Task:
Copy the passage of the Dust or Magic Masterclass report below that begins with the words containing "On Sunday afternoon, the" and ends with "StoryToys in Ireland.".

Supplied text:
= Beginning of Section =

On Sunday afternoon, the day before the opening of the 2015 Bologna Children’s Book Fair, children’s app developers, designers, and publishers gathered for the second annual Dust or Magic Masterclass, a four-hour discussion of the business of creating and selling apps, as well as some current standouts, including the winner of the BolognaRagazzi Digital Award, My Very Hungry Caterpillar from StoryToys in Ireland.

The program opened with a presentation from Warren Buckleitner, founder of the Dust or Magic Institute, during which he explored the dos, don’ts, and design decisions that can lead to an app’s success or failure, drawing on references to Julia Child’s magic ingredient, butter (with apps, the “butter” is active learning, said Buckleitner); the cognitive development theories of Jean Piaget; and Play-Doh (with regard to an app’s reactivity, “When I touch it, how does it respond?”).

= End of Section =

Exercise data:
= Beginning of Section =

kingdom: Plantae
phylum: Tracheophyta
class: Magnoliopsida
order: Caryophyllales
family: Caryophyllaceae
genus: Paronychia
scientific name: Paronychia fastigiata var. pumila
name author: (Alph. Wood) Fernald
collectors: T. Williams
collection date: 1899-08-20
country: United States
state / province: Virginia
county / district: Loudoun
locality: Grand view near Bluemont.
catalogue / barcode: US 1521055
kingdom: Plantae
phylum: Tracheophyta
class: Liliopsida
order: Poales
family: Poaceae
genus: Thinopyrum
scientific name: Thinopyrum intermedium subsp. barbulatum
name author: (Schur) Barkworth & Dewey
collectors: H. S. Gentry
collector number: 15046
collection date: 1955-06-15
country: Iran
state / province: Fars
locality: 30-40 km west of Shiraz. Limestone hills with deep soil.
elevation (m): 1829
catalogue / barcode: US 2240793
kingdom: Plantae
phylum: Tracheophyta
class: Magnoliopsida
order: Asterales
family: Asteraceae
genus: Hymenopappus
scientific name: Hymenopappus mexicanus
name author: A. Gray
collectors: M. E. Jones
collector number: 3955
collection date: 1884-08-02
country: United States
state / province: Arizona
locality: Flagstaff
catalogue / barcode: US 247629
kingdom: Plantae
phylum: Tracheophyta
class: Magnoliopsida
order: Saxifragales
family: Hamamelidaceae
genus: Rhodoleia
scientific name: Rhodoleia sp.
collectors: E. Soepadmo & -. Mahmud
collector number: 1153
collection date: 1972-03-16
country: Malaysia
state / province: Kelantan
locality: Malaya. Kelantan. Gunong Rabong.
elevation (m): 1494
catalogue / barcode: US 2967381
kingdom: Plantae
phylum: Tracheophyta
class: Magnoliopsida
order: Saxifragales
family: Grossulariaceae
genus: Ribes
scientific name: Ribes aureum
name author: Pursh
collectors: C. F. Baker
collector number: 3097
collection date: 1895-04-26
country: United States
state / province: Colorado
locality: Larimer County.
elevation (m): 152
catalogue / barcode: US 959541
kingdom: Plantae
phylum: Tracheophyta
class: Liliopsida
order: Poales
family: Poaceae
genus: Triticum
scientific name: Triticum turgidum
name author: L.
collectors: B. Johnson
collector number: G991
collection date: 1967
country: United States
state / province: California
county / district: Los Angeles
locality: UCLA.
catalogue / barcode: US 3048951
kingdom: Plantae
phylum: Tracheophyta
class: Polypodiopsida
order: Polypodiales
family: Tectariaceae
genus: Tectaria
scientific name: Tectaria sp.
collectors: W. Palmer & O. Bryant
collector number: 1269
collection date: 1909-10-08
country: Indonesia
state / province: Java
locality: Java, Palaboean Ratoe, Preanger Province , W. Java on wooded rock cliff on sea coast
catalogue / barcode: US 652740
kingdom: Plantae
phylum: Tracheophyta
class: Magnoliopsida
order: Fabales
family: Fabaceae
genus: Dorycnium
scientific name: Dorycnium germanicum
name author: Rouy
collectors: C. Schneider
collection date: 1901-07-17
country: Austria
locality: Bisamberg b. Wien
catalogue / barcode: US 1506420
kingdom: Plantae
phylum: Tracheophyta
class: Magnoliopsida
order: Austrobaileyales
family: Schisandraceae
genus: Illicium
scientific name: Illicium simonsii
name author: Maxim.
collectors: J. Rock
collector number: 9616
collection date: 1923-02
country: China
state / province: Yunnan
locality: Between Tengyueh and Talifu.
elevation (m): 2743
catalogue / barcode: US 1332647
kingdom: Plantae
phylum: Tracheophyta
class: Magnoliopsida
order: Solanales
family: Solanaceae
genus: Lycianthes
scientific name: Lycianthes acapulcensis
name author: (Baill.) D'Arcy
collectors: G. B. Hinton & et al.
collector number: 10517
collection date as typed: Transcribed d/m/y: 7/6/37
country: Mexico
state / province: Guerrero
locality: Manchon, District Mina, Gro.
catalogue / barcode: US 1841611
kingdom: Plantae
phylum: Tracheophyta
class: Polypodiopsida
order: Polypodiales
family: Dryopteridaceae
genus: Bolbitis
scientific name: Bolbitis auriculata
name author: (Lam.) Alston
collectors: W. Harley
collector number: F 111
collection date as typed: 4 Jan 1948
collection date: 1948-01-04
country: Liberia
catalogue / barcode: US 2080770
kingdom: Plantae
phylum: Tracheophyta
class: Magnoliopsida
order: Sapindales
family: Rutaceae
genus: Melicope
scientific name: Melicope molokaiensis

= End of Section =

Result of this exercise:
On Sunday afternoon, the day before the opening of the 2015 Bologna Children’s Book Fair, children’s app developers, designers, and publishers gathered for the second annual Dust or Magic Masterclass, a four-hour discussion of the business of creating and selling apps, as well as some current standouts, including the winner of the BolognaRagazzi Digital Award, My Very Hungry Caterpillar from StoryToys in Ireland.